The provided context does not contain sufficient evidence to address the following components of the research plan:
* CHD8 Role: The molecular profile and role of CHD8 chromatin remodeling in CMML pathogenesis are not reported (Not reported; PMID: 31559392).
* CBL Signaling: While signaling pathways are mentioned generally, specific details regarding CBL mutational impacts are not provided in the text (Not reported; PMID: 31559392).
* DNA Damage/PARP Inhibitors: The context does not mention PARP inhibitors or specific therapeutic strategies targeting DNA damage pathways in CMML (Not reported; PMID: 31559392).

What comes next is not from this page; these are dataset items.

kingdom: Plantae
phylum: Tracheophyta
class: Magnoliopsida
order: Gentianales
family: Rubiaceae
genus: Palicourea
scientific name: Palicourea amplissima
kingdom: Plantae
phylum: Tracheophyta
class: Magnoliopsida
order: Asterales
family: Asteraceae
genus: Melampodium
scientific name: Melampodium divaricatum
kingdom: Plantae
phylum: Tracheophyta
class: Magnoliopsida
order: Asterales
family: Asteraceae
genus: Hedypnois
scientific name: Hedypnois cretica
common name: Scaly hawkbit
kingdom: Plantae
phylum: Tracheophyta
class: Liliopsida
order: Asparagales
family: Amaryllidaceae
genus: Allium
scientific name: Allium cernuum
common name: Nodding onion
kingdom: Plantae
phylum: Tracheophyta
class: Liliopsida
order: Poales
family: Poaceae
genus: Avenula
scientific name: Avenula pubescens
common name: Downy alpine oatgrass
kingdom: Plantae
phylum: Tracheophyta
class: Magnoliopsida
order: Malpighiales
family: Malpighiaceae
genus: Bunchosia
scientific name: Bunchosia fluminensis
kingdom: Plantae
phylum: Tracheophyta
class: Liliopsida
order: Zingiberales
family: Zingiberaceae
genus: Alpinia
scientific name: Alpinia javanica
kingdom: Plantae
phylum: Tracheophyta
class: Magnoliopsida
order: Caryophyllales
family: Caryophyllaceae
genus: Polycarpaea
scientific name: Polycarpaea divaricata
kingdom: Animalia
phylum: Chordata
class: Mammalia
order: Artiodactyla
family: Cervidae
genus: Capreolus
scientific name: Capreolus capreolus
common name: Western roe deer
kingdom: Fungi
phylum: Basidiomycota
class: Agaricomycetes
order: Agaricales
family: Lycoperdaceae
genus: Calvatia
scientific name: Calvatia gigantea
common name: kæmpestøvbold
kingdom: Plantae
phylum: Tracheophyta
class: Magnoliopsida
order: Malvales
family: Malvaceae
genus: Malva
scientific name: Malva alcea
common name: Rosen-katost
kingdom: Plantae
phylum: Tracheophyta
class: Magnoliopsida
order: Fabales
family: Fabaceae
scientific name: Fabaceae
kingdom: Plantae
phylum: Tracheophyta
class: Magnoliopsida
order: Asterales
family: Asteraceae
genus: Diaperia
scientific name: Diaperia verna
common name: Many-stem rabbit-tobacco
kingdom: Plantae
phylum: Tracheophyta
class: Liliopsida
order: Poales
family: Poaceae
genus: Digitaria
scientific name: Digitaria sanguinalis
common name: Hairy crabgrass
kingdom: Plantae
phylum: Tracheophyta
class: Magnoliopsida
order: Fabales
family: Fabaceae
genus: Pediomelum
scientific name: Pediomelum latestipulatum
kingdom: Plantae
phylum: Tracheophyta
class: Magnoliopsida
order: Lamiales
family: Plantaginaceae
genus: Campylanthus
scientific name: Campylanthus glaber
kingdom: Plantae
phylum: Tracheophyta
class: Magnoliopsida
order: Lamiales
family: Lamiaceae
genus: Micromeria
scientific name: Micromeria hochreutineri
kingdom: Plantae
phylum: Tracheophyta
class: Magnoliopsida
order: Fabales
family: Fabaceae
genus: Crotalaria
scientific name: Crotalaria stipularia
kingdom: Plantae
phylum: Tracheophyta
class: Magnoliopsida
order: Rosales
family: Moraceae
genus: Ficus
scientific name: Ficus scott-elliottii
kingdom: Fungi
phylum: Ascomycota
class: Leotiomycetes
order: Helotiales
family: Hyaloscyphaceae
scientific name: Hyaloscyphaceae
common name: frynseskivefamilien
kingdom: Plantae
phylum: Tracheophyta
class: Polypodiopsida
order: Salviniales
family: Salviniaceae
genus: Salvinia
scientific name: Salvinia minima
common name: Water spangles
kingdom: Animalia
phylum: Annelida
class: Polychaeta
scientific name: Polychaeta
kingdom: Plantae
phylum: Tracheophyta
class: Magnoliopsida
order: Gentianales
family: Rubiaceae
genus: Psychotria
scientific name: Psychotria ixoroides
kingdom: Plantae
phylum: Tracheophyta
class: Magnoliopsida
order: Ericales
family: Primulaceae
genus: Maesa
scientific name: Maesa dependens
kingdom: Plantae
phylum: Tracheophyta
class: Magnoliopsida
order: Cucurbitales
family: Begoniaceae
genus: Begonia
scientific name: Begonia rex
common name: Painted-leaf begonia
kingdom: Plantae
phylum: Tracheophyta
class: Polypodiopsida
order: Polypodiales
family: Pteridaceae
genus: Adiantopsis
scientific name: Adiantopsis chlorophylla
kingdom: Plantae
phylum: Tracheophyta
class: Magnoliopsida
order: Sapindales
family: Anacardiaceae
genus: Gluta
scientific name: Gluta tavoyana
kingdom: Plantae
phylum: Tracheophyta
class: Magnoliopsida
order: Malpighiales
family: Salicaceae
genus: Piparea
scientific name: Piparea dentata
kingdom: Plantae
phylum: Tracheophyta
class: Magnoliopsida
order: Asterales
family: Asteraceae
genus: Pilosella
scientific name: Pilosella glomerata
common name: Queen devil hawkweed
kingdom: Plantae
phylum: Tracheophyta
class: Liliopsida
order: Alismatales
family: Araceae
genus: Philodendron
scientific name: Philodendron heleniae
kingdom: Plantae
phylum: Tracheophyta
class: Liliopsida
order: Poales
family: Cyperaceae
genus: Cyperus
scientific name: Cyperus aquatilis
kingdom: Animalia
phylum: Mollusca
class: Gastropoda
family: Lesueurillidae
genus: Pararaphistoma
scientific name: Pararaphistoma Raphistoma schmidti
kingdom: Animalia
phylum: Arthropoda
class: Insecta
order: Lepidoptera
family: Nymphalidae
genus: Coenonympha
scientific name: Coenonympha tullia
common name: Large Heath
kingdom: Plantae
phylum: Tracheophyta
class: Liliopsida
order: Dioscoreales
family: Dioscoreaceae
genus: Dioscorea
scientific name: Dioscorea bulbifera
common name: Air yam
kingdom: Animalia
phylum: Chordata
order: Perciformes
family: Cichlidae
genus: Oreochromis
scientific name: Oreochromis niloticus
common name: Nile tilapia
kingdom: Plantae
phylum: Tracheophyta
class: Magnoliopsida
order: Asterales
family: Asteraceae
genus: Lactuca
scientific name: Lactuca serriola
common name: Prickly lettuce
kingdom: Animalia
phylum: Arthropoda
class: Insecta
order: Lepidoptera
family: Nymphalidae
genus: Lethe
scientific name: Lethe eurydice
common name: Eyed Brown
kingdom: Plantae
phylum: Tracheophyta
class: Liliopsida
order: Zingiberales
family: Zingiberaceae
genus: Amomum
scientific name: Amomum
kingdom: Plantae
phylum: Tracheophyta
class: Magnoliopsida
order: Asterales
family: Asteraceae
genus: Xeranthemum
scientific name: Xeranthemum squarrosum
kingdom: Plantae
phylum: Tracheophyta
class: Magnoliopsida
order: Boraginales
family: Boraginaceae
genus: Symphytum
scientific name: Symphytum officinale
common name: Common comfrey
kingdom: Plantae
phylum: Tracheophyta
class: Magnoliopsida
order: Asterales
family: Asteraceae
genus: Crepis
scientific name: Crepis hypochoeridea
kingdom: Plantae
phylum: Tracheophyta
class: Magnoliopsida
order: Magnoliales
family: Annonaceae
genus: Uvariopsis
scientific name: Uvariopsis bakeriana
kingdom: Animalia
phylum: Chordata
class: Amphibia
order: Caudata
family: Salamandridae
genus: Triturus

Additional literature searches are required to characterize the role of CHD8 and CBL in CMML and to evaluate the status of PARP inhibition in this disease.

What are the molecular mechanisms by which CHD8 and CBL mutations contribute to the pathogenesis of CMML?

How do PARP inhibitors and other DNA damage response-targeting agents perform in preclinical or clinical CMML trials?

What specific splicing abnormalities are targeted by H3B-8800 and how do they correlate with SRSF2 or SF3B1 mutational status?

Unverified Citations

The following sources failed to support their assigned claims after 3 verification rounds designed to ensure only high-confidence, relevant references are retained:

• PMID:31559392 — 6%) diagnostic marker
  Failed: conclusion — The claim is a fragment containing a percentage and 'diagnostic marker' without a clear subject or finding supported by the paper.